Crédit photo : Florentin Portail
Malgré ces quelques imperfections, la première génération de tracteur Hyliko a permis de valider le concept. Un véhicule roule notamment pour le distributeur de matériaux de construction Point P depuis un an, afin d’acquérir de l’expérience en conditions réelles d’exploitation. Le concept met ainsi en avant ses avantages : l’agrément de conduite d’un véhicule électrique (silence, absence de vibrations, couple important dès le démarrage), avec la rapidité d’approvisionnement d’un véhicule thermique. En effet, il ne faut guère plus de temps pour remplir les bouteilles d’hydrogène à une pression de 350 bar que pour faire le plein d’un véhicule au gaz naturel comprimé (GNC). L’opération ne requiert pas d’équipement ni de protocole de sécurité spécifique, comme ce peut être le cas avec le gaz naturel liquéfié (GNL).

Crédit photo : Florentin Portail
Seconde génération : le concept s’améliore
Forte de cette première expérience, Hyliko s’est lancée dans le développement d’une seconde génération de son tracteur à hydrogène. La base reste la même, un tracteur Renault Trucks T débarrassé de son moteur et de sa transmission. Le véhicule est d’abord complètement démonté et tous les éléments conservés (freinage, direction, suspension…) sont remis à neuf.
Transmission robotisée à 4 rapports
Hyliko installe alors tous les composants spécifiques à la motorisation électrique et à la pile à combustible.
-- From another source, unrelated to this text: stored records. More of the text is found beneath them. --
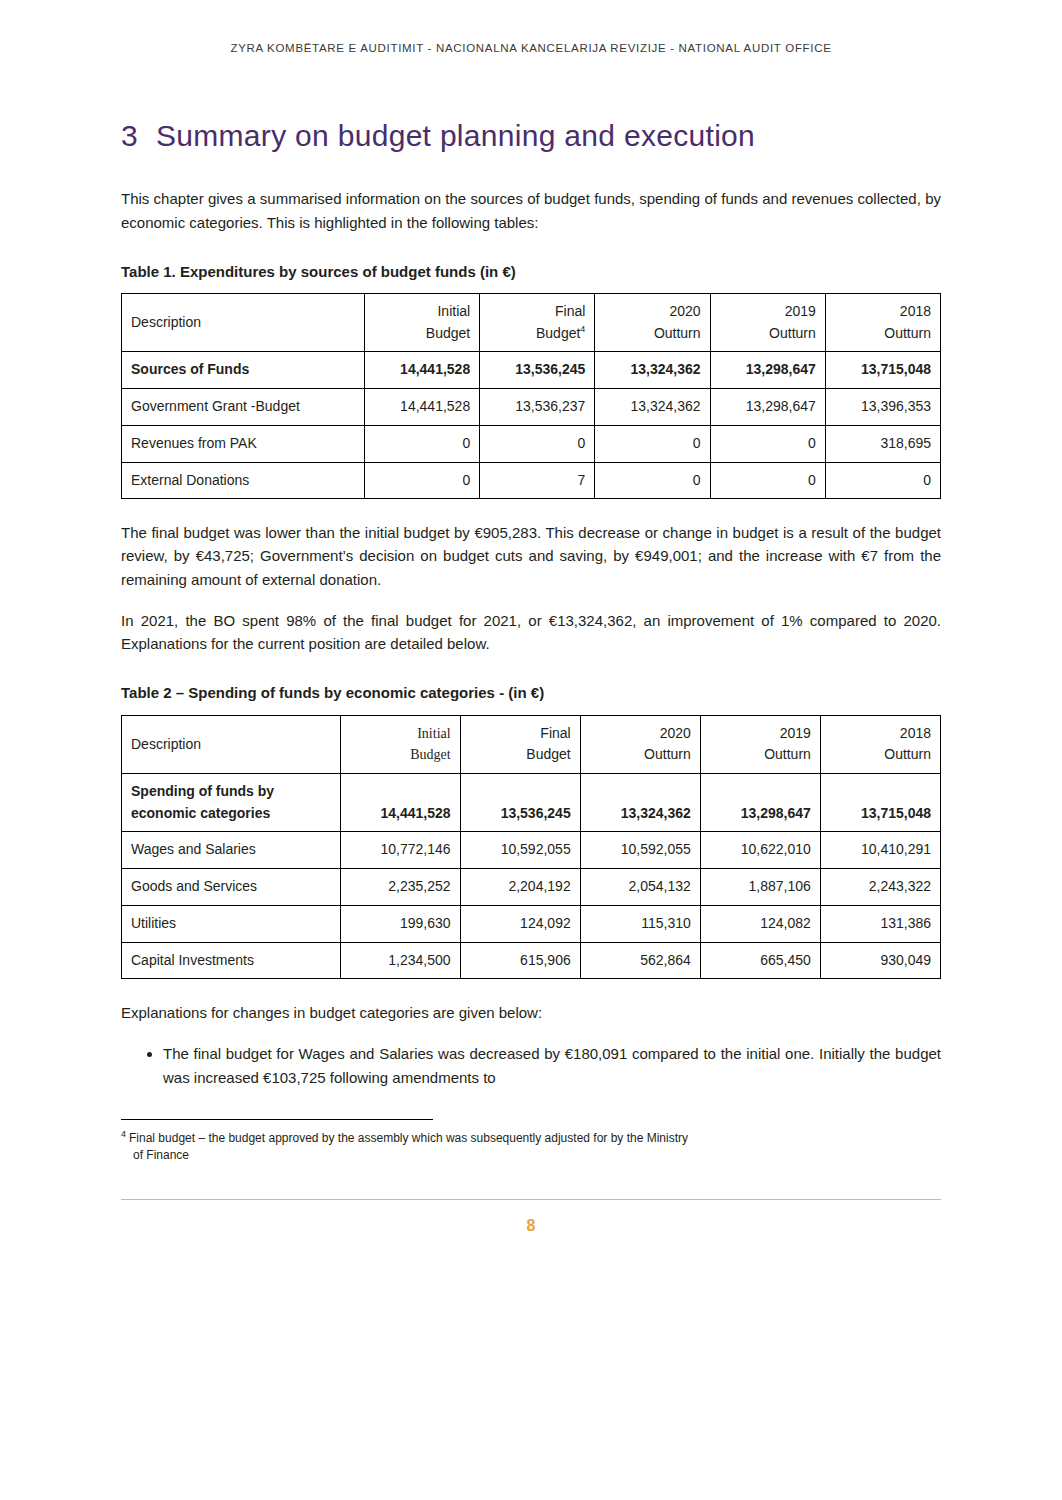ZYRA KOMBËTARE E AUDITIMIT - NACIONALNA KANCELARIJA REVIZIJE - NATIONAL AUDIT OFFICE
3 Summary on budget planning and execution
This chapter gives a summarised information on the sources of budget funds, spending of funds and revenues collected, by economic categories. This is highlighted in the following tables:
Table 1. Expenditures by sources of budget funds (in €)
| Description | Initial Budget | Final Budget 4 | 2020 Outturn | 2019 Outturn | 2018 Outturn |
| --- | --- | --- | --- | --- | --- |
| Sources of Funds | 14,441,528 | 13,536,245 | 13,324,362 | 13,298,647 | 13,715,048 |
| Government Grant -Budget | 14,441,528 | 13,536,237 | 13,324,362 | 13,298,647 | 13,396,353 |
| Revenues from PAK | 0 | 0 | 0 | 0 | 318,695 |
| External Donations | 0 | 7 | 0 | 0 | 0 |
The final budget was lower than the initial budget by €905,283. This decrease or change in budget is a result of the budget review, by €43,725; Government’s decision on budget cuts and saving, by €949,001; and the increase with €7 from the remaining amount of external donation.
In 2021, the BO spent 98% of the final budget for 2021, or €13,324,362, an improvement of 1% compared to 2020. Explanations for the current position are detailed below.
Table 2 – Spending of funds by economic categories - (in €)
| Description | Initial Budget | Final Budget | 2020 Outturn | 2019 Outturn | 2018 Outturn |
| --- | --- | --- | --- | --- | --- |
| Spending of funds by economic categories | 14,441,528 | 13,536,245 | 13,324,362 | 13,298,647 | 13,715,048 |
| Wages and Salaries | 10,772,146 | 10,592,055 | 10,592,055 | 10,622,010 | 10,410,291 |
| Goods and Services | 2,235,252 | 2,204,192 | 2,054,132 | 1,887,106 | 2,243,322 |
| Utilities | 199,630 | 124,092 | 115,310 | 124,082 | 131,386 |
| Capital Investments | 1,234,500 | 615,906 | 562,864 | 665,450 | 930,049 |
Explanations for changes in budget categories are given below:
The final budget for Wages and Salaries was decreased by €180,091 compared to the initial one. Initially the budget was increased €103,725 following amendments to
4 Final budget – the budget approved by the assembly which was subsequently adjusted for by the Ministry of Finance
8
La seconde génération se démarque de la première par l’adoption d’une transmission robotisée à quatre rapports. L’abandon de la boîte automatique solutionne l’un des principaux inconvénients de la première génération : l’obligation de faire tourner le moteur en permanence, même à l’arrêt. Désormais, le moteur et la transmission sont en prise directe, ce qui veut dire que lorsque le véhicule ne roule pas, le moteur ne tourne pas, économisant ainsi les batteries.
Batteries immergées
Ces dernières font d’ailleurs également l’objet d’une évolution. Les nouvelles batteries sont complètement immergées dans un liquide de refroidissement, contrairement aux anciennes, qui recevaient des plaques d’échangeurs thermiques entre les modules de batteries. Cette nouvelle architecture garantit une température plus stable, même en cas de forte sollicitation. De plus, ceci a permis de simplifier le système de refroidissement général, passant de sept à deux circuits. Selon les usages, les tracteurs recevront une ou deux batteries, chacune pouvant stocker 33 kWh.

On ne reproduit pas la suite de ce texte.